While pundits give credit to the Times for their latest efforts, this doesn’t mean it’s been an easy transition for the iconic newspaper. The path forward has been littered with roadbumps, and the most recent one is hard to ignore for shareholders.
Earlier this week, The New York Times announced a 95.7% decrease in quarterly profit. We dug a little deeper in this week’s chart to provide some context behind the newspaper’s challenges in maintaining its relevance in the 21st century.
New York Times’ Digital Transition
Goodbye, Ad Dollars
The primary challenge faced by the Times is pretty obvious.
In the early 2000s, the company easily made over $2 billion in advertising revenue per year. Today, they make about $600 million from ads.
Why has the transition to digital hurt ad revenues so much? There are a bunch of reasons, but here’s a few of them:
- Physical circulation of The New York Times and other newspapers is dropping rapidly.
- Traditional display ads aren’t particularly effective, and are part of the “old-school” of digital thought.
- Programmatic bidding drives down prices for these ads, bringing in even less revenue.
- Digital lends itself to long-term, results-driven campaigns. It takes time to set these up and measure them properly, especially at scale.
- Ads need to match the editorial stream to be effective. Quality over quantity.
- There’s more competition in the digital space, which is a stark contrast to the distribution oligopolies enjoyed by big newspapers in the legacy era.
- Madison Avenue is also slow at switching to digital, which only adds to the lag time.

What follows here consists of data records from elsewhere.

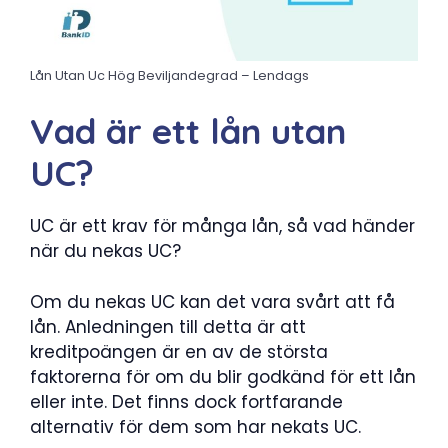
Lån Utan Uc Hög Beviljandegrad – Lendags
Vad är ett lån utan
UC?
UC är ett krav för många lån, så vad händer
när du nekas UC?
Om du nekas UC kan det vara svårt att få
lån. Anledningen till detta är att
kreditpoängen är en av de största
faktorerna för om du blir godkänd för ett lån
eller inte. Det finns dock fortfarande
alternativ för dem som har nekats UC.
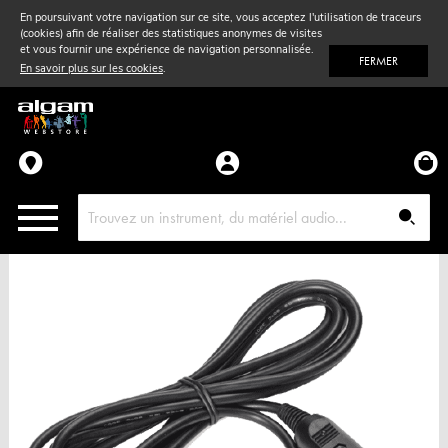
En poursuivant votre navigation sur ce site, vous acceptez l'utilisation de traceurs
(cookies) afin de réaliser des statistiques anonymes de visites
Vent
& Violon
et vous fournir une expérience de navigation personnalisée.
FERMER
En savoir plus sur les cookies
.
Accessoires
Pièces détachées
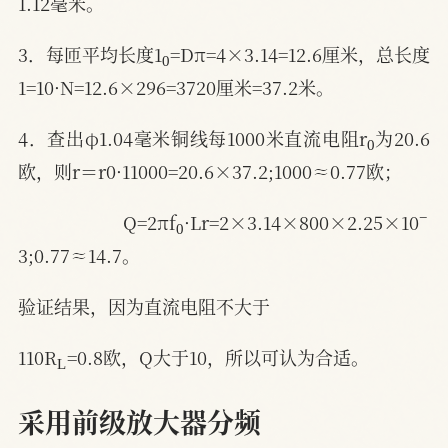
1.12毫米。
0
3．每匝平均长度1
=Dπ=4×3.14=12.6厘米，总长度
1=10·N=12.6×296=3720厘米=37.2米。
0
4．查出φ1.04毫米铜线每1000米直流电阻r
为20.6
欧，则r＝r0·11000=20.6×37.2;1000≈0.77欧；
0
−
Q=2πf
·Lr=2×3.14×800×2.25×10
3;0.77≈14.7。
验证结果，因为直流电阻不大于
L
110R
=0.8欧，Q大于10，所以可认为合适。
采用前级放大器分频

These are just some of the reasons why advertising was able to make up 65% of the Times’ revenues in 2004, but only 39% in 2016.
Hello, Digital Subscriptions
While I don’t personally agree that a paywall is a long-term answer to any of their problems, it is true that the New York Times has used this as a temporary crutch to at least counter lost ad dollars.
In Q3 2016, revenue from digital-only subscriptions increased 16.4%, and money coming in from subscriptions has increased year-on-year since 2011.
Sometime between 2011 and 2012, subscription revenue (powered by digital-only subscriptions) passed ad revenues as the most important source of incoming cash for the company. The ramp-up has been impressive, and The New York Times now has 1.6 million digital subscribers.
My personal take? Digital subscriptions will plateau in the next five years or maybe sooner. Further, I think that content that isn’t industry or niche-specific will generally drift towards being free for users over time. The New York Times will have to solve their ad problem, but the paywall will buy them a bit of time to do so.